Against Loki with Grafana, CPI-Control trades long-term storage for zero-infrastructure simplicity. Loki requires deploying Loki itself (with object storage for chunks), Promtail or Grafana Agent on every node, and a Grafana instance for querying. That's a minimum of three components to maintain, with their own scaling considerations, storage costs, and configuration complexity. CPI-Control's logging has no server-side components at all — stern runs from your desktop, and the buffer lives in your application's memory.
Against Datadog Log Management, the comparison is primarily about cost. Datadog charges per GB of ingested logs, with additional costs for indexing and retention. For a team generating 50 GB of logs per month, the cost can easily reach hundreds of dollars. CPI-Control's logging is free and unlimited in terms of throughput, though it only retains what fits in the ring buffer. For teams that need real-time log visibility for debugging but don't need weeks of searchable log history, this is an excellent tradeoff.
Performance: Ring Buffer and Resource Usage
The ring buffer is the key to CPI-Control's logging performance. Unlike file-based log collection that can fill disks and requires rotation policies, the ring buffer has a fixed memory footprint. A buffer configured for 50,000 lines typically uses around 50-80 MB of RAM, depending on average line length. When the buffer is full, the oldest lines are overwritten in constant time — there's no garbage collection pause, no compaction, no background cleanup process.
The buffer size is configurable in Settings → Logs. For most teams, the default is sufficient for 15-30 minutes of log history at typical application log volumes. If you need deeper history — for example, if you're debugging an issue that occurred an hour ago — you can increase the buffer size at the cost of more memory usage. CPI-Control displays the current buffer utilization so you can tune the setting based on your actual log volume.
Stern processes themselves are lightweight. Each stern process watches a single namespace and uses minimal CPU. For a cluster with 10 namespaces, CPI-Control runs 10 stern processes, collectively using under 100 MB of RAM and negligible CPU. Network usage depends on your log volume, but because stern uses the Kubernetes API's log streaming endpoint, there's no additional network overhead beyond what kubectl logs -f would use.

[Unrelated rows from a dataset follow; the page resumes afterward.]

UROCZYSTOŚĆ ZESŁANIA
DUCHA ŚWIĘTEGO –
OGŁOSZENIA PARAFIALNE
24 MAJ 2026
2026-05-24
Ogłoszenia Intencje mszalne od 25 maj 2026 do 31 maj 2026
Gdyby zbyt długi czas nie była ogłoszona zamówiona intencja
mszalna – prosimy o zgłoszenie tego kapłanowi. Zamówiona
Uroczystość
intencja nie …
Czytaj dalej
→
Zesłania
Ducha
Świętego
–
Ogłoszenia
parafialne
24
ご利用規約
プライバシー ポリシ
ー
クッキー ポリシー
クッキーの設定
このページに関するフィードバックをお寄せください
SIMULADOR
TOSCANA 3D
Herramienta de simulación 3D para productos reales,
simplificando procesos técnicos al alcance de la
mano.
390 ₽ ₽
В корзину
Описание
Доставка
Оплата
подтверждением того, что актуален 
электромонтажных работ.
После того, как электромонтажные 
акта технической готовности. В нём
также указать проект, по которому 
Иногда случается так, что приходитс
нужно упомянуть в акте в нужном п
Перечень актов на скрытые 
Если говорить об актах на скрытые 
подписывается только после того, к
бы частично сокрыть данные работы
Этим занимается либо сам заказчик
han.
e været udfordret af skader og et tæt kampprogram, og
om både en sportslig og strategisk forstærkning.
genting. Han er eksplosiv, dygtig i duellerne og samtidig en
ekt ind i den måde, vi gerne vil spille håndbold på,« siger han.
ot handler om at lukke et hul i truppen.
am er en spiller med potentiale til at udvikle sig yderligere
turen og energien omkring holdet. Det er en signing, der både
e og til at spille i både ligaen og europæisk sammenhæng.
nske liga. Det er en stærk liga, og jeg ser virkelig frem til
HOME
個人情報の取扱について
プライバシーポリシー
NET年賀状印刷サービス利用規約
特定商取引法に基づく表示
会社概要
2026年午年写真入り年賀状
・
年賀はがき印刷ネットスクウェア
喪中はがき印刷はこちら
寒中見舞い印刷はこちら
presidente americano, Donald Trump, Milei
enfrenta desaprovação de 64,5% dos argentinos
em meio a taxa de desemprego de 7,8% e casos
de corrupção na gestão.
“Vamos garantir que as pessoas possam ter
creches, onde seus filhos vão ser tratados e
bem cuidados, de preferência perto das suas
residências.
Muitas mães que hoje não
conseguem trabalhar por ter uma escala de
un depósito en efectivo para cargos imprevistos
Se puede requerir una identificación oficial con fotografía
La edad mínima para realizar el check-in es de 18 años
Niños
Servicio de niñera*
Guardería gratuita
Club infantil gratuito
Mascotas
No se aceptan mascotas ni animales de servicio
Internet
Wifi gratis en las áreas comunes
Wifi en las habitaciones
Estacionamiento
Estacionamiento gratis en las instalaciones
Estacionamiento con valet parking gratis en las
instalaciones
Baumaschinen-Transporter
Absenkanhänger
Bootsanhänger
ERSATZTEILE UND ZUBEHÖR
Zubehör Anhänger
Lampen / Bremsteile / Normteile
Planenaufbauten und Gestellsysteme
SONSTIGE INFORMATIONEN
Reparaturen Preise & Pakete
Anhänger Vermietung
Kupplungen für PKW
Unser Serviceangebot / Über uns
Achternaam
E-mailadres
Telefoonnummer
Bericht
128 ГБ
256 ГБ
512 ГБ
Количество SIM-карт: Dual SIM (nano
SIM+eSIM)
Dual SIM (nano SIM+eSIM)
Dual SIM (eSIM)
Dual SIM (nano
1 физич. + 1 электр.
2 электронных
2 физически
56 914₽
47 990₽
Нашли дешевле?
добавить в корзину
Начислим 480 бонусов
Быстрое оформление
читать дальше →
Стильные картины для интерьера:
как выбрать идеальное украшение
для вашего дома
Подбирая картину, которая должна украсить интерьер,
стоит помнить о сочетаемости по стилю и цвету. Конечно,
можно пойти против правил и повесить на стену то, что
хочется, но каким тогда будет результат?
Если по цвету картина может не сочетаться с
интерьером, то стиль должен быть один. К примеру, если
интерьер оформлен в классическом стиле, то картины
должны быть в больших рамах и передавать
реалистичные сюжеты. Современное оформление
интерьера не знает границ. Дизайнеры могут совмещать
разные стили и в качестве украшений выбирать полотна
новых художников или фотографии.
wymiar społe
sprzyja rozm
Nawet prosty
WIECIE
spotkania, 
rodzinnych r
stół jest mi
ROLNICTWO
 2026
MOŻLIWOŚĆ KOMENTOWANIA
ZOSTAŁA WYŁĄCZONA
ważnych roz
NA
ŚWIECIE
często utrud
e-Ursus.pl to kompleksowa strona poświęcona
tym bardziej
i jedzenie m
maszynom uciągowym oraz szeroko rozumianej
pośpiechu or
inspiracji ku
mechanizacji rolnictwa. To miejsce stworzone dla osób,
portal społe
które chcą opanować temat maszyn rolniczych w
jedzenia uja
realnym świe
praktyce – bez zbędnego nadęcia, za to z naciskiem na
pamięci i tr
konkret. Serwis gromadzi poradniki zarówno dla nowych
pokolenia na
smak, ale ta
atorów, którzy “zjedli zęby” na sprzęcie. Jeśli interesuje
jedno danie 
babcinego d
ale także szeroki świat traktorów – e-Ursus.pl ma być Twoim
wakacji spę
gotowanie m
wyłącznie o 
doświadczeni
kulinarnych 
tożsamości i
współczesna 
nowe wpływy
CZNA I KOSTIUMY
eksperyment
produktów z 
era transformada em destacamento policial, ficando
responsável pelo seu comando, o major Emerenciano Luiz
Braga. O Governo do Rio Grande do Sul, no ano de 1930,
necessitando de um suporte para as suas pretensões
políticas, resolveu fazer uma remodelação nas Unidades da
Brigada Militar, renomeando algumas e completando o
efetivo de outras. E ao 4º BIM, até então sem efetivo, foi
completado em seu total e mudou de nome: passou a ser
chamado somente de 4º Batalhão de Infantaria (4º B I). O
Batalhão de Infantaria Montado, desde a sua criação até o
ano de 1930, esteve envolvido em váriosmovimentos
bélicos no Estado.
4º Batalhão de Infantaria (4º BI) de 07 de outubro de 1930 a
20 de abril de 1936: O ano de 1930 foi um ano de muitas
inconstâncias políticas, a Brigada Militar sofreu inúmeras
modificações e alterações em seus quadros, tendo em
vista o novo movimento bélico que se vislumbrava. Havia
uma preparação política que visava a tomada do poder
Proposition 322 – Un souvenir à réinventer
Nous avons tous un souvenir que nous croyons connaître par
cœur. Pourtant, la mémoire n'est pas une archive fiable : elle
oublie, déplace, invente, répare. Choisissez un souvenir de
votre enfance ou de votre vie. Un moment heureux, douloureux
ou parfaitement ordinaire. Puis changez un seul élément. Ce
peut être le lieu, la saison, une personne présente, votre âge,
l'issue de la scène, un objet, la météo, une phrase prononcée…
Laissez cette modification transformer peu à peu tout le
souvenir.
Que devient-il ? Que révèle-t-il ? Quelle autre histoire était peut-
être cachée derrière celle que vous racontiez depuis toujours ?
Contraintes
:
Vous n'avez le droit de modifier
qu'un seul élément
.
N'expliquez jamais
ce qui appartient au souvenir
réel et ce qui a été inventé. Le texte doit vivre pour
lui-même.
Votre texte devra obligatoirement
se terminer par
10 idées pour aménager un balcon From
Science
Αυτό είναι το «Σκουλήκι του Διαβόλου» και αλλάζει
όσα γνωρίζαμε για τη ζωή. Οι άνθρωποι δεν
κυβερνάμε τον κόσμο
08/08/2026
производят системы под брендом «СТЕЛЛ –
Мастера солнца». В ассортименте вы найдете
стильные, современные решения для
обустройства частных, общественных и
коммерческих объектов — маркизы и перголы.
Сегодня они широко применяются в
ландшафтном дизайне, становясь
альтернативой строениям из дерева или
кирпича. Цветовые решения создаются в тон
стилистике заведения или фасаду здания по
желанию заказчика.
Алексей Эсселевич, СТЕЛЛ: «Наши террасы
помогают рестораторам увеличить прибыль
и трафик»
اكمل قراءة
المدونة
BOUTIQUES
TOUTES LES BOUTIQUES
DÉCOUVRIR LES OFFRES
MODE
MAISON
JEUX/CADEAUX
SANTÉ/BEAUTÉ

When Loki Is Still the Better Choice
CPI-Control's logging is not a replacement for a full log aggregation pipeline in every scenario. If you need long-term log retention for compliance or auditing purposes — keeping 90 days or a year of searchable logs — you need a solution like Loki that persists logs to durable storage. If your team has multiple people who need simultaneous access to the same log data, a centralized solution is better because CPI-Control's buffer is local to each user's machine.
If you need complex log queries — aggregations, statistical analysis, joining log data with metrics — Loki's LogQL or Datadog's query language provides capabilities that CPI-Control's text search doesn't match. And if you're running a large-scale operation with hundreds of services generating terabytes of logs, a dedicated log pipeline is the right tool for the job.
But for the vast majority of small to mid-size teams — those running 5 to 50 services who primarily need real-time log visibility for debugging — CPI-Control provides 90% of the value at 0% of the infrastructure cost. You can always add Loki later for long-term retention while keeping CPI-Control as your daily debugging tool. The two approaches are complementary, not competing.